Collected data entries:
»»
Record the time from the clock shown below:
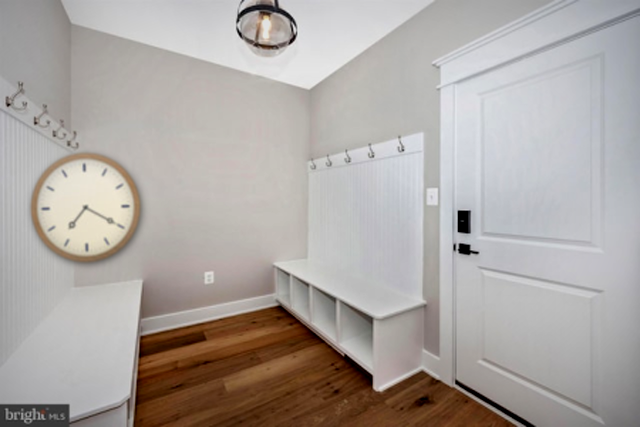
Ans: 7:20
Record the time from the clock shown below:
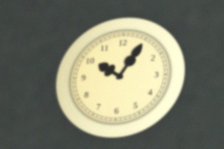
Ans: 10:05
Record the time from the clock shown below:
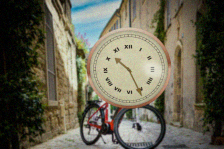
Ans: 10:26
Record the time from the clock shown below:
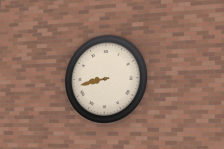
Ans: 8:43
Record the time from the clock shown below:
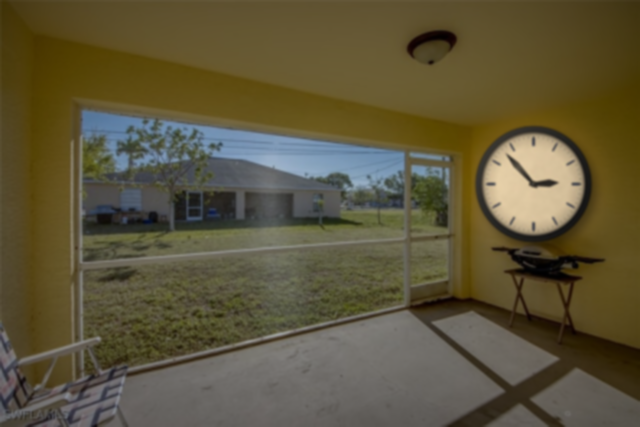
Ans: 2:53
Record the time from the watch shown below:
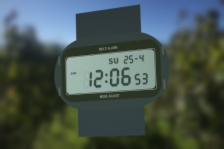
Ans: 12:06:53
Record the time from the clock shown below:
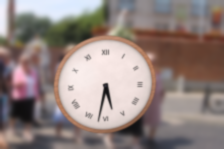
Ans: 5:32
««
WHAT YOU WILL DO: Please repeat every line of the records above word for word, leaving the pictures out.

CORRECT ANSWER:
Record the time from the clock shown below:
Ans: 7:20
Record the time from the clock shown below:
Ans: 10:05
Record the time from the clock shown below:
Ans: 10:26
Record the time from the clock shown below:
Ans: 8:43
Record the time from the clock shown below:
Ans: 2:53
Record the time from the watch shown below:
Ans: 12:06:53
Record the time from the clock shown below:
Ans: 5:32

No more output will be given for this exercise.